Is every gradient vector field a divergence free vector field?

Question

What is an example of a gradient vector field $X$ on a Riemannian manifold $(M,g)$ which cannot be converted to a divergence free vector field via the following processes:

1. First we remove the singularities $S$ from $M$ then we set $M:=M\setminus S$

2. We are allowed to reparameterize $X$ to $X:=fX$ for some positive function $f$

3. We are allowed to change the initial Riemannian metric $g$ to a new metric $g'$ for computation of divergence of $X$ with respect to this new $g'$ to obtain a vector field $X$ on $M$ with $\operatorname{div}_{g'} X=0$.

In other words, with some abuse of terminology, we ask: "Is every gradient vector field a divergence free vector field?"

An obvious example is $X=x\partial_x+y\partial_y$ is a divergence free vector field on the punctured plane after rescaling $X:=\frac{1}{x^2+y^2}X$

Is the answer yes, at least in low dimensions?

Answer 1

I think the answer is no as soon as your gradient vector field admits a saddle point where the divergence is non-zero.
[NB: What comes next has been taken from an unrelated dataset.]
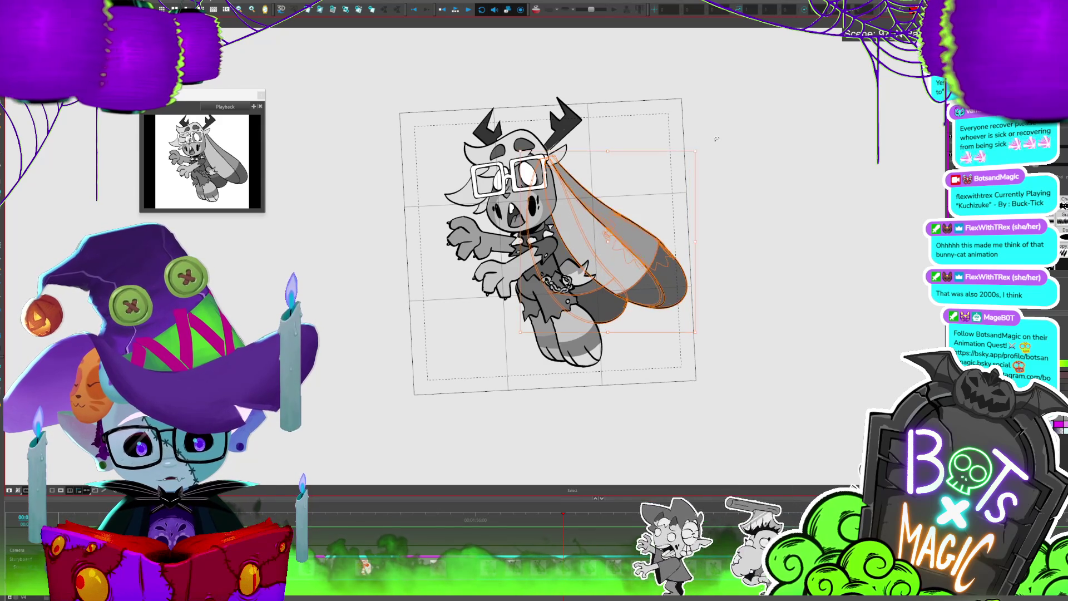
key(comma)
key(period)
key(comma)
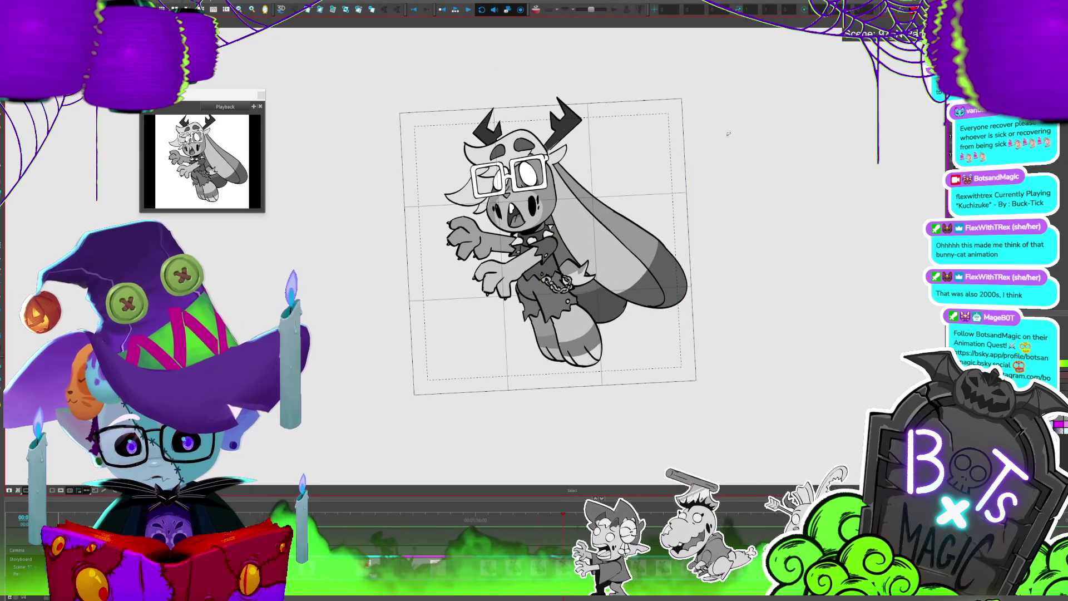
key(period)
Let $\omega$ denote the volume form associated to the Riemann metric. We have $$\mathrm{div}(X) \omega = X\cdot \omega$$ where $X\cdot \omega$ denotes the Lie derivative. The goal is to find positive functions $f$ and $g$ such that $$(fX)\cdot (g\omega) = X\cdot(fg)~\omega + (fg) \mathrm{div}(X)~\omega = 0~.$$ In other words, we want the function $h=\log(fg)$ to satisfy $$X\cdot h = -\mathrm{div}(X)~.$$

This is a dynamical question: we ask whether the function $\mathrm{div}(X)$ is a coboundary along the flow of $X$. Of course a gradient flow does not have very rich dynamics, but a saddle point is already too much for the following reason:

Assume $X$ has a saddle point. Then one can find sequences $(x_i)$ and $(y_i)$ which are bounded in $M\backslash S$ such that $y_i$ is on the trajectory of $x_i$ along the flow of $X$, and such that the trajectory from $x_i$ to $y_i$ is very long and spends most of its time very close to the saddle point $s$.

Assume now that we have $h:M\backslash S \to \mathbb R$ such that $\mathrm{div}(X)= X\cdot h$. Then $$\int_{x_i}^{y_i} \mathrm{div}(X) = h(y_i)-h(x_i)$$ is bounded independently of $i$. (Here $\int_{x_i}^{y_i} \mathrm{div}(X)$ denotes the integral of the function $\mathrm{div}(X)$ along the trajectory of $X$ from $x_i$ to $y_i$.)

But, on the other side, since this trajectory spends a very long time close to $s$, we have that $$\int_{x_i}^{y_i} \mathrm{div}(X)\underset{i\to +\infty}{\longrightarrow} \pm \infty$$ as soon as $\mathrm{div}(X)(s) \neq 0$. This is a contradiction.